MySQL Enterprise Backup Team is pleased to announce redo log performance
improvements
during the backup operation starting with release 4.1.
As
explained in Redo Logging in InnoDB, redo
logs are written to the redo log files in a circular fashion. Unless the MySQL
server is idle, it continues to generate redo logs. MySQL Enterprise Backup (MEB)
copies the redo logs from the redo log files to the ibbackup_logfile during a backup
operation. MEB copies the redo logs in order to ensure that it does not miss
any transaction while the physical backup is being done. MEB continues to copy
the redo logs until it reads all the files from the data directory. If the redo log records are written faster
than they can be processed by MEB, the backup operation fails with the
following error.
"
Log scan was only able to reach <LSN1>,
but a checkpoint was at <LSN2>.
This means that the database server has overwritten
a part of the circular InnoDB log files before ibbackup
was able to read it.
To solve this problem either:
1) re-run the backup when the database has less load, or
2) re-configure the database with bigger InnoDB log files.
"
We
have improved MEB so that this problem is unlikely to happen in most cases.
As
explained in Parallel backup, MEB
uses different types of threads during an operation. The Following diagram
depicts the typical active threads that are working during a backup operation
prior to the 4.1 release.
This thread forks other child threads and monitors their
execution.
Read the files in segments to be copied and pass them to the
processor threads.
Do the required processing (for instance - compress, encrypt
and validate) on the segments and pass the processed segments to the writer
threads.
Write the segments to the target location.
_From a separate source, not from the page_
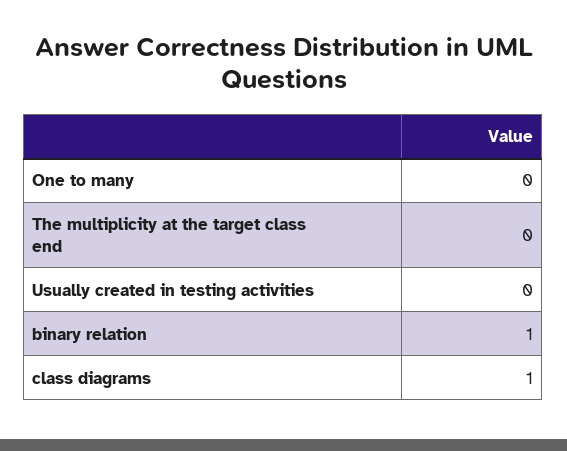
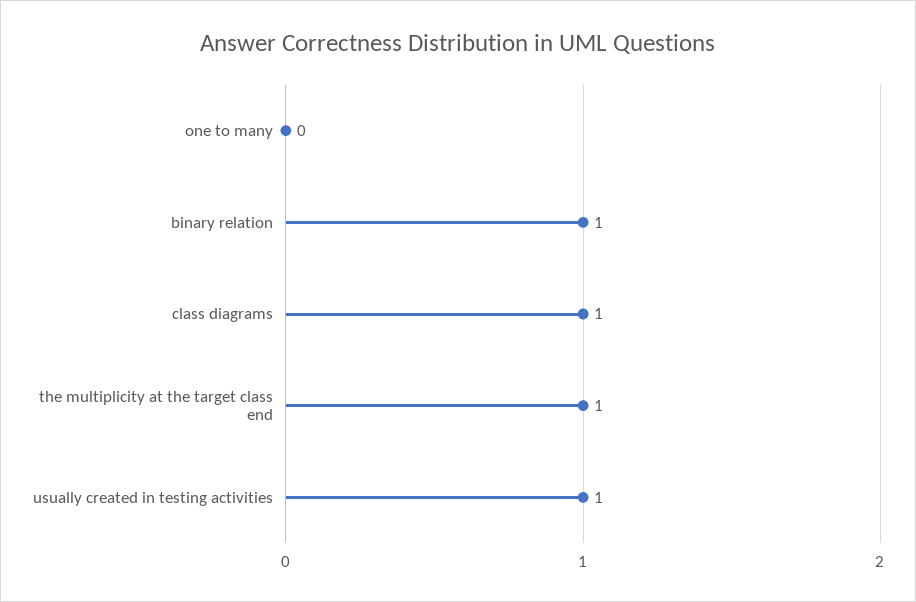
The multiplicity at the target class end: 0 -> 1
Usually created in testing activities: 0 -> 1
Is forked only if the --show-progress option is
specified. It prints the overall progress made by MEB.
Continues to copy the redo logs until notified by a
reader thread to stop once reader threads have finished reading the files. While multiple reader
threads keep reading the files from the data directory, there is only one redo
log thread that performs the following three tasks:
It is
evident that the redo log thread does a lot of work, which could be split into
multiple threads much like the reader, processor, and writer threads.
In the
4.1 release, we have split the one redo log thread into three different threads
as depicted in the diagram below.
Reads redo log segments of 1 MB size each and
passes them to the Processor redo log thread. MEB creates a 16 MB buffer queue to keep these
redo log segments in order to pass them among the three redo log threads. If
there is no redo log to read, then the thread sleep with a duration that varies
between 10 milliseconds to 1 second based on the redo log generation pattern. This
ensures that the reader redo log thread does not wake up too early and waste
CPU cycles and to avoid a sleep duration that may cause the same problem which we
have fixed through this improvement.
Validates the redo log segments, and passes
them to the writer redo log thread.
Writes the segments to the ibbackup_logfile
in the backup.
We
performed a few tests in two different environments as follows. In both environments, redo log files in
server were configured to be on a RAMDISK and backup was performed on a hard
disk. This was done to simulate the use
cases where backups are usually performed in the slower disks compared to the
server is located. This configuration
ensured that server could write the redo log files as fast as it could and we
could identify the latency among the Server writing the redo logs, MEB reading,
processing and writing the same.
Environment-01:
MEB version | Number of clients | Backup status |
4.1 | 100 | Completed successfully |
4.1 | 500 | Completed successfully |
4.1 | 1000 | Completed successfully |
4.0.3 | 2 | Failed with redo log overwrite issue |
We
kept the redo log files size small so that the redo log file switch would
happen frequently. That may result in a case where MEB is not able to read as
fast as the server was writing, but in the test, the case did not occur. That
is, the threads completed every time using the three iterations mentioned
above. In each iteration, there was approximately
150GB of data in the ibbackup_logfile.
Environment-02:
MEB version | Number of clients | Backup status |
4.1 | 2000 | Completed successfully |
4.0.3 | 2 | Failed with redo log overwrite issue |
Here,
we kept the redo log files size larger to widen the gap between the server
writing the redo log and MEB reading it from the redo log files. We increased the number of clients this time
and noticed a higher redo write rate but backup completed without any problems.
In this test, there was approximately 850GB of data in the ibbackup_logfile.
We
could replicate the redo log overwrite issues easily with the older version of
MEB, but we are yet to see the problem in the 4.1 release. Although it is still possible that the redo
log overwrite error may happen, the probability of that happening has been
reduced drastically. This probability could
be further reduced if you perform an Optimistic Full Backups or an
Optimistic Incremental Backups. Try out the latest version and provide us
feedback on how it works for your environments.
This improvement will be available in next release of 3.x series.